§ TASK ITEM
Can you copy, unchanged, the lines from the one containing "O tym się mówiło" through the one containing "08.07.2026 Na widelcu – bób ze śmietaną", including both of those lines?

○ ○ ○ ○

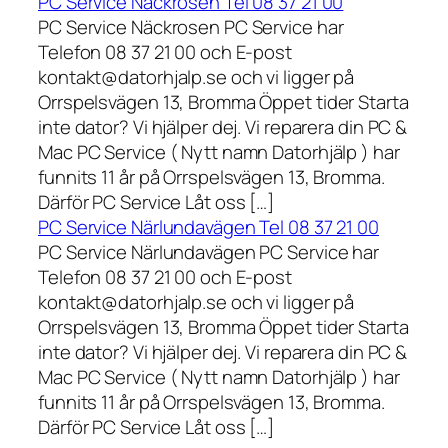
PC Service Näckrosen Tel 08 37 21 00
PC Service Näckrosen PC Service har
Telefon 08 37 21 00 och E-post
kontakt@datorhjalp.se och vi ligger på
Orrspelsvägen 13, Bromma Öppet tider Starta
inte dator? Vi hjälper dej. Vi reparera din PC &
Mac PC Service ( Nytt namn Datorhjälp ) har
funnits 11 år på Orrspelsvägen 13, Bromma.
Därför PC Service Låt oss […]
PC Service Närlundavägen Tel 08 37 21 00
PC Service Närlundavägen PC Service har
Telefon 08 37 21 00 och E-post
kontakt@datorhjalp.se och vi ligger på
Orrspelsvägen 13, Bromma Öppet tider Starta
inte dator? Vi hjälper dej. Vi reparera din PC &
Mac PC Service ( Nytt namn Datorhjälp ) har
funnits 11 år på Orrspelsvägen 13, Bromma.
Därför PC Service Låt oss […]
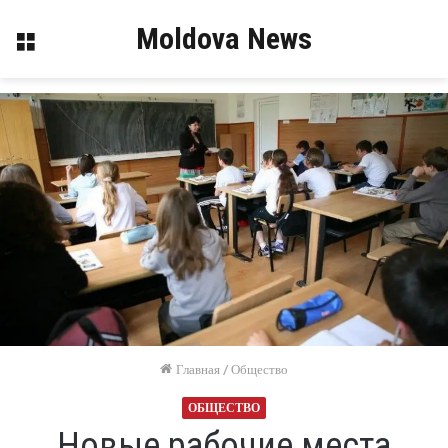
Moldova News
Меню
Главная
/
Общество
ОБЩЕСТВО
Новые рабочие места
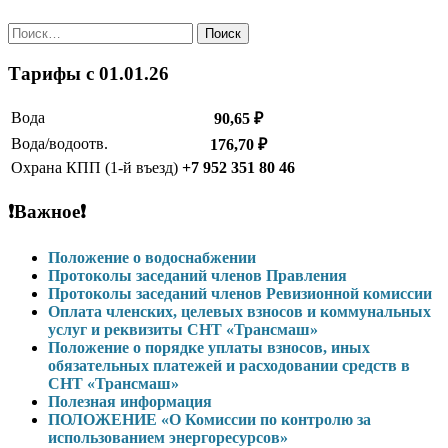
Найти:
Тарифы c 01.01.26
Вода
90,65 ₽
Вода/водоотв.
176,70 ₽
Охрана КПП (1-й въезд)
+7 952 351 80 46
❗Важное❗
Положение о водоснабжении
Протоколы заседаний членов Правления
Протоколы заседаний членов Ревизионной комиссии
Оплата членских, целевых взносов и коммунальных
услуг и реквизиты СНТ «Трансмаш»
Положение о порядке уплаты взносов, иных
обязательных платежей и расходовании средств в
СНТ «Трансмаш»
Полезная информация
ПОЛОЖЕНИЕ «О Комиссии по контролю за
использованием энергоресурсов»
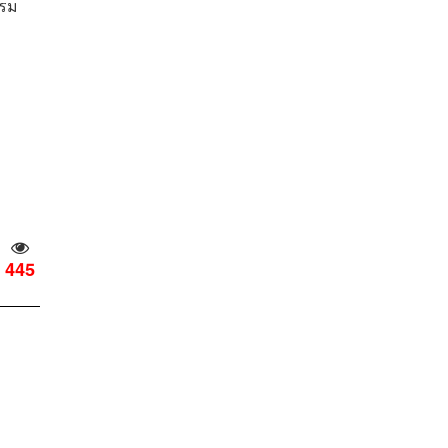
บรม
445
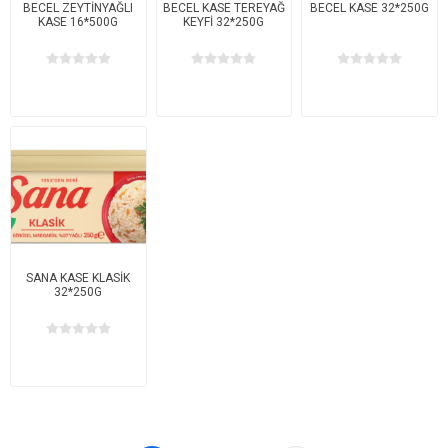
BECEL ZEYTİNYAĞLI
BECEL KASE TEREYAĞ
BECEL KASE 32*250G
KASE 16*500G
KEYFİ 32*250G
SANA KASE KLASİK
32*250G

○ ○ ○ ○

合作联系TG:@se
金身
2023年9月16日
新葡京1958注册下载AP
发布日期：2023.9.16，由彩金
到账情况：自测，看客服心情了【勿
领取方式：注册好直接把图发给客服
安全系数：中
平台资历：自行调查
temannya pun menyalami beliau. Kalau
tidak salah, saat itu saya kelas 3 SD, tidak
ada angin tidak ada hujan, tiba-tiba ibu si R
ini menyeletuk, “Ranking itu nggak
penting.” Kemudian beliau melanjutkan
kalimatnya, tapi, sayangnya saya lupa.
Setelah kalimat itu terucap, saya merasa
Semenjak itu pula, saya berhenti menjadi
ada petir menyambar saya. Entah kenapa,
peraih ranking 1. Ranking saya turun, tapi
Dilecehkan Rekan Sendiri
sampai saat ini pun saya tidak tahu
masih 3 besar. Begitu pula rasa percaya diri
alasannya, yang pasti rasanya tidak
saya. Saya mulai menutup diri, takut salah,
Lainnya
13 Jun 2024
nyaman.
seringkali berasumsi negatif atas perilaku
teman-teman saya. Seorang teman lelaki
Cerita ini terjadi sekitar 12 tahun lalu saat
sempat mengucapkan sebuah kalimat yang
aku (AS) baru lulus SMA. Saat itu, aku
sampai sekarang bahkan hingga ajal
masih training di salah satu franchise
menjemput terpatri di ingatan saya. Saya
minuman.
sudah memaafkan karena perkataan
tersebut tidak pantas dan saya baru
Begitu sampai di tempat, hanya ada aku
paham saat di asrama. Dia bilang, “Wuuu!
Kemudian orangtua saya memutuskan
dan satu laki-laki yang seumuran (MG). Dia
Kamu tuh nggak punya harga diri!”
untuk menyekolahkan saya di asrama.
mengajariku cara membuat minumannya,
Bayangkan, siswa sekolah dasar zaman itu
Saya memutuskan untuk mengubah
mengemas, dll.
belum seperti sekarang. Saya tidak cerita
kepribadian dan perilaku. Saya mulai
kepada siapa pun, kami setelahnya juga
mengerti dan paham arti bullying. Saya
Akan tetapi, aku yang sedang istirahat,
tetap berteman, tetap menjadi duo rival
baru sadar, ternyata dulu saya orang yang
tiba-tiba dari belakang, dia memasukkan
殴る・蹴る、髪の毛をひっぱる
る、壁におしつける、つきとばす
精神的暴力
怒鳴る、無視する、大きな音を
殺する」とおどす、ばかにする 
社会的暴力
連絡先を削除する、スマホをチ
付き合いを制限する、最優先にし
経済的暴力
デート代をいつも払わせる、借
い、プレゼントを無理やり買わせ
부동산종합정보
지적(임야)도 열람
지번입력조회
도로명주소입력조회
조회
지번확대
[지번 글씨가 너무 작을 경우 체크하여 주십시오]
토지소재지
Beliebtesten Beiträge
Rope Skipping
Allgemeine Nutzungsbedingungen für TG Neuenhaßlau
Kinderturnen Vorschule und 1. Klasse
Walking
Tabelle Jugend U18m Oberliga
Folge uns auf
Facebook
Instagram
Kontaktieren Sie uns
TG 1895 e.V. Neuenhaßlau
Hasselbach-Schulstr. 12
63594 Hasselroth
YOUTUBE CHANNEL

○ ○ ○ ○

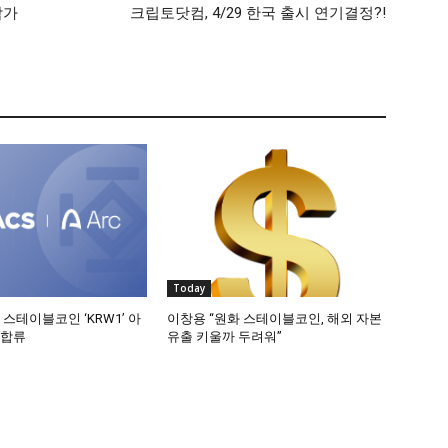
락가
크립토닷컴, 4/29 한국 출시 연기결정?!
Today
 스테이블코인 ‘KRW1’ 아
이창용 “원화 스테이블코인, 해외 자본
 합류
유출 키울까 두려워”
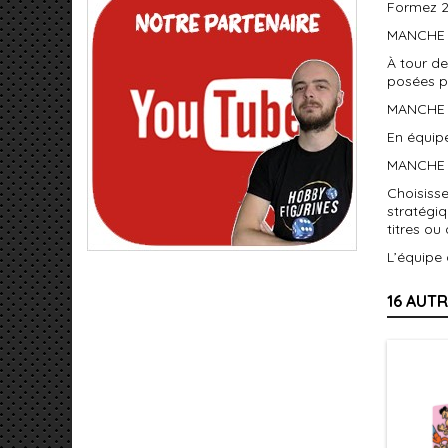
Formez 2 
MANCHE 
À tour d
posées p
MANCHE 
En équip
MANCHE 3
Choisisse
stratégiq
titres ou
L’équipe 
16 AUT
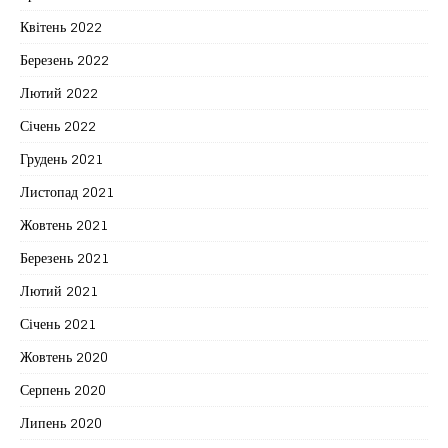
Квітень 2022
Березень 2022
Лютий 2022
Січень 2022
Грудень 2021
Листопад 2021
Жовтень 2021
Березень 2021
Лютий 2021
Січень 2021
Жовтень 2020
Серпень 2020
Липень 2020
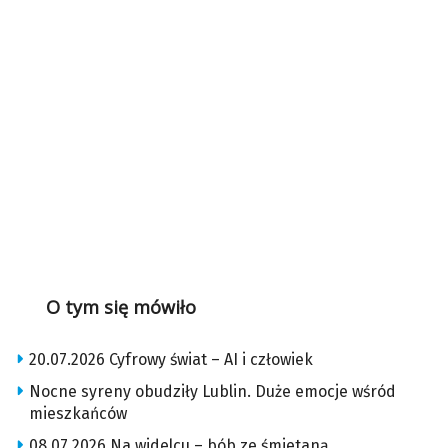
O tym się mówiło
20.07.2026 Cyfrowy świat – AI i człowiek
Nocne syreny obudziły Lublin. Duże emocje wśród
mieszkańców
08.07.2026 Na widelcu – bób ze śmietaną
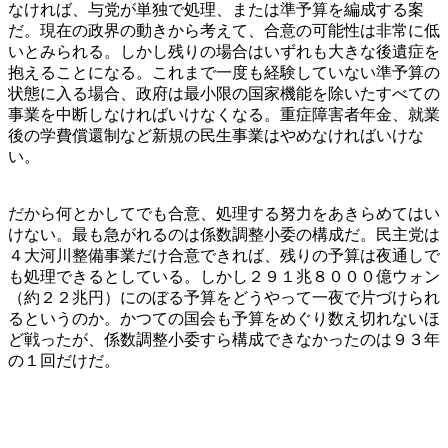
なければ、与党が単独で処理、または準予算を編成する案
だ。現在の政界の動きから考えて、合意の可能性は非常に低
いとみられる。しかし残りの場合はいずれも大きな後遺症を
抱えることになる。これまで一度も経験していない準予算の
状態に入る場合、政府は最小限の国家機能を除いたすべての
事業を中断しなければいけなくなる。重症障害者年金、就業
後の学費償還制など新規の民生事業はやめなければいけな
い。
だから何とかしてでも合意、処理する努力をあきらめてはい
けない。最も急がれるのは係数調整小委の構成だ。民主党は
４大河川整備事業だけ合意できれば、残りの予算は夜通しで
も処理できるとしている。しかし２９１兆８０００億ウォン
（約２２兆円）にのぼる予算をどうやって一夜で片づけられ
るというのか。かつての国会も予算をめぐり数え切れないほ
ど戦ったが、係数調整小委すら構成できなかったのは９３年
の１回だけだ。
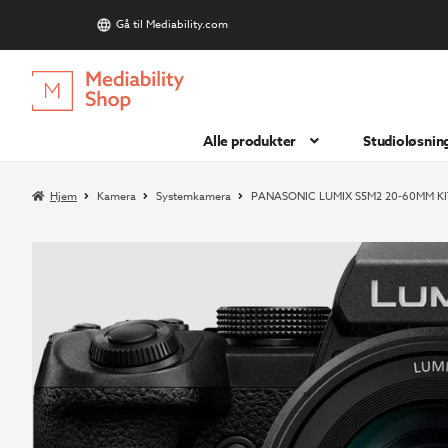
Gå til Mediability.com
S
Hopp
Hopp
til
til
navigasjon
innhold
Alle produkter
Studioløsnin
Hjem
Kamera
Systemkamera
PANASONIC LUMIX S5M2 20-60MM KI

○ ○ ○ ○

§ ANSWER FOR THIS EXERCISE
O tym się mówiło
20.07.2026 Cyfrowy świat – AI i człowiek
Nocne syreny obudziły Lublin. Duże emocje wśród
mieszkańców
08.07.2026 Na widelcu – bób ze śmietaną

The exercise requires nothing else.